また、同行はその監視・監督機能を通じて、電子マネーサービスが健全かつ法令を遵守した方法で運営されるようにすることで、電子マネーサービスの利用者の保護に間接的に寄与しています。さらに、BaFin やその他の国内外の監督当局と緊密に連携し、電子マネーの発展と経済におけるその重要性を継続的に分析しています。
ドイツで電子マネー機関を設立する方法
電子マネー機関の設立には、入念な計画、十分な財源、厳格な法的要件の遵守が求められます。ドイツで電子マネー機関を設立する場合、そのプロセスは複雑で、法的、組織的、財務的な要件を満たすためのいくつかの手順を踏む必要があります。電子マネー機関の設立は ZAG によって規制されており、BaFin のライセンスが必要です。

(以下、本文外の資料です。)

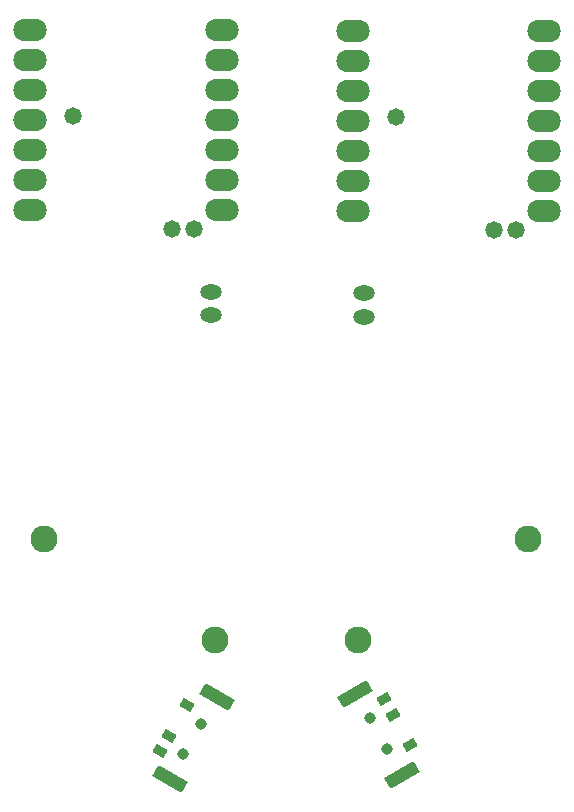
<source format=gbr>
%TF.GenerationSoftware,KiCad,Pcbnew,8.0.7*%
%TF.CreationDate,2025-01-03T21:23:36+01:00*%
%TF.ProjectId,_autosave-corne-xiao,5f617574-6f73-4617-9665-2d636f726e65,1.1*%
%TF.SameCoordinates,Original*%
%TF.FileFunction,Soldermask,Bot*%
%TF.FilePolarity,Negative*%
%FSLAX46Y46*%
G04 Gerber Fmt 4.6, Leading zero omitted, Abs format (unit mm)*
G04 Created by KiCad (PCBNEW 8.0.7) date 2025-01-03 21:23:36*
%MOMM*%
%LPD*%
G01*
G04 APERTURE LIST*
G04 Aperture macros list*
%AMRoundRect*
0 Rectangle with rounded corners*
0 $1 Rounding radius*
0 $2 $3 $4 $5 $6 $7 $8 $9 X,Y pos of 4 corners*
0 Add a 4 corners polygon primitive as box body*
4,1,4,$2,$3,$4,$5,$6,$7,$8,$9,$2,$3,0*
0 Add four circle primitives for the rounded corners*
1,1,$1+$1,$2,$3*
1,1,$1+$1,$4,$5*
1,1,$1+$1,$6,$7*
1,1,$1+$1,$8,$9*
0 Add four rect primitives between the rounded corners*
20,1,$1+$1,$2,$3,$4,$5,0*
20,1,$1+$1,$4,$5,$6,$7,0*
20,1,$1+$1,$6,$7,$8,$9,0*
20,1,$1+$1,$8,$9,$2,$3,0*%
G04 Aperture macros list end*
%ADD10O,2.826000X1.876000*%
%ADD11C,1.473000*%
%ADD12C,0.976000*%
%ADD13RoundRect,0.038000X0.258013X-0.553109X0.608013X0.053109X-0.258013X0.553109X-0.608013X-0.053109X0*%
%ADD14RoundRect,0.038000X1.462436X-0.266987X-0.962436X1.133013X-1.462436X0.266987X0.962436X-1.133013X0*%
%ADD15C,2.276000*%
%ADD16O,1.826000X1.276000*%
%ADD17RoundRect,0.038000X-0.608013X0.053109X-0.258013X-0.553109X0.608013X-0.053109X0.258013X0.553109X0*%
%ADD18RoundRect,0.038000X-0.962436X-1.133013X1.462436X0.266987X0.962436X1.133013X-1.462436X-0.266987X0*%
G04 APERTURE END LIST*
D10*
%TO.C,U1*%
X-38875200Y63723100D03*
X-38875200Y61183100D03*
X-38875200Y58643100D03*
X-38875200Y56103100D03*
X-38875200Y53563100D03*
X-38875200Y51023100D03*
X-38875200Y48483100D03*
X-22685200Y48483100D03*
X-22685200Y51023100D03*
X-22685200Y53563100D03*
X-22685200Y56103100D03*
X-22685200Y58643100D03*
X-22685200Y61183100D03*
X-22685200Y63723100D03*
D11*
X-35225200Y56420100D03*
X-26919400Y46857500D03*
X-25014400Y46857500D03*
%TD*%
D10*
%TO.C,U2*%
X-11580200Y63643100D03*
X-11580200Y61103100D03*
X-11580200Y58563100D03*
X-11580200Y56023100D03*
X-11580200Y53483100D03*
X-11580200Y50943100D03*
X-11580200Y48403100D03*
X4609800Y48403100D03*
X4609800Y50943100D03*
X4609800Y53483100D03*
X4609800Y56023100D03*
X4609800Y58563100D03*
X4609800Y61103100D03*
X4609800Y63643100D03*
D11*
X-7930200Y56340100D03*
X375600Y46777500D03*
X2280600Y46777500D03*
%TD*%
D12*
%TO.C,PSW1*%
X-24408634Y4971633D03*
X-25951936Y2398557D03*
D13*
X-25635781Y6546152D03*
X-27135781Y3948076D03*
X-27885781Y2649038D03*
D14*
X-27040333Y313397D03*
X-23065333Y7198299D03*
%TD*%
D15*
%TO.C,H7*%
X-23250600Y12105000D03*
%TD*%
%TO.C,H13*%
X3298400Y20616000D03*
%TD*%
D16*
%TO.C,B2*%
X-10604500Y39410000D03*
X-10604500Y41410000D03*
%TD*%
%TO.C,B1*%
X-23614500Y41550000D03*
X-23614500Y39550000D03*
%TD*%
D15*
%TO.C,H14*%
X-11133600Y12095000D03*
%TD*%
D12*
%TO.C,PSW2*%
X-8670366Y2878367D03*
X-10127064Y5501443D03*
D17*
X-6693219Y3153848D03*
X-8193219Y5751924D03*
X-8943219Y7050962D03*
D18*
X-11388667Y7486603D03*
X-7413667Y601701D03*
%TD*%
D15*
%TO.C,H6*%
X-37682600Y20626000D03*
%TD*%
M02*

</source>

これらの手順は、Stripe Connect を使用することで簡素化できます。Stripe Connect は、企業がサードパーティーに送金を振り分けできる決済プラットフォームを提供します。さまざまなビジネスモデルをサポートしているため、ユーザーは決済フローを自動化して世界中で支払いを行えるほか、税務申告などの法的要件を満たすことも可能になります。このプラットフォームは、既存のシステムと連携し、さまざまな通貨や決済手段をサポートする柔軟な API を提供します。
ビジネスモデルの構築
最初のステップは、ビジネスモデルの構築です。このステップで、計画しているサービス、ターゲット層、電子マネーシステムの仕組みを具体化します。また、電子マネーの発行方法と決済処理方法も明確にする必要があります。安定したビジネスの収益は、堅実な事業計画によってもたらされることを頭に入れておきましょう。
適格な経営者の発掘
組織の経営陣は、信頼に足り、専門的な資格を有していることが求められます。金融セクターでの業務経験があり、法的要件に関する知識とそれらを遵守するための技術的能力を持ち合わせていれば尚良いでしょう。ライセンスの取得プロセスには、株主の確認も含まれます。
法人の設立
次のステップは、有限責任会社 (GmbH) や公開有限責任会社 (AG) などの法人を設立することです。会社の登記はドイツ国内で行う必要があります。電子マネー機関の最低資本金は €350,000 であり、設立時に全額を払い込み、それを証明しなければなりません。
資産保全策の確立
電子マネー機関は、顧客の資金と資産を自社の資産とどのように分離しているかを開示する義務があります。これらの資産は、銀行や保険会社の信託口座を通じて分離することが可能です。これ以外に、マネーロンダリング防止やテロ資金供与対策に関する具体的な手続きも策定する必要があります。
電子バンキングライセンスの申請
この申請には、ビジネスモデル、内部組織、セキュリティ対策、リスク管理策などに関する詳細情報を含める必要があります。定款や資本金払込証明書などの書類も併せて提出するようにしてください。
BaFin による審査
提出した申請書は、BaFin によって審査されます。このプロセスは、完了までに数カ月かかることがあります。また審査中、申請者宛てに追加の質問が行われることもあります。審査が完了すると、電子マネー機関として運営するためのライセンスが BaFin から付与されます。
継続的なレポート作成および監督要件
ライセンスを取得すると、電子マネー機関は法令遵守状況を文書化し、BaFin にそのレポートを定期的に提出しなければなりません。また、電子マネー機関のセキュリティと安定性を確保するために、内部統制を徹底し、監査の要請があればそれに応じる義務があります。
この記事の内容は、一般的な情報および教育のみを目的としており、法律上または税務上のアドバイスとして解釈されるべきではありません。Stripe は、記事内の情報の正確性、完全性、妥当性、または最新性を保証または請け合うものではありません。特定の状況については、管轄区域で活動する資格のある有能な弁護士または会計士に助言を求める必要があります。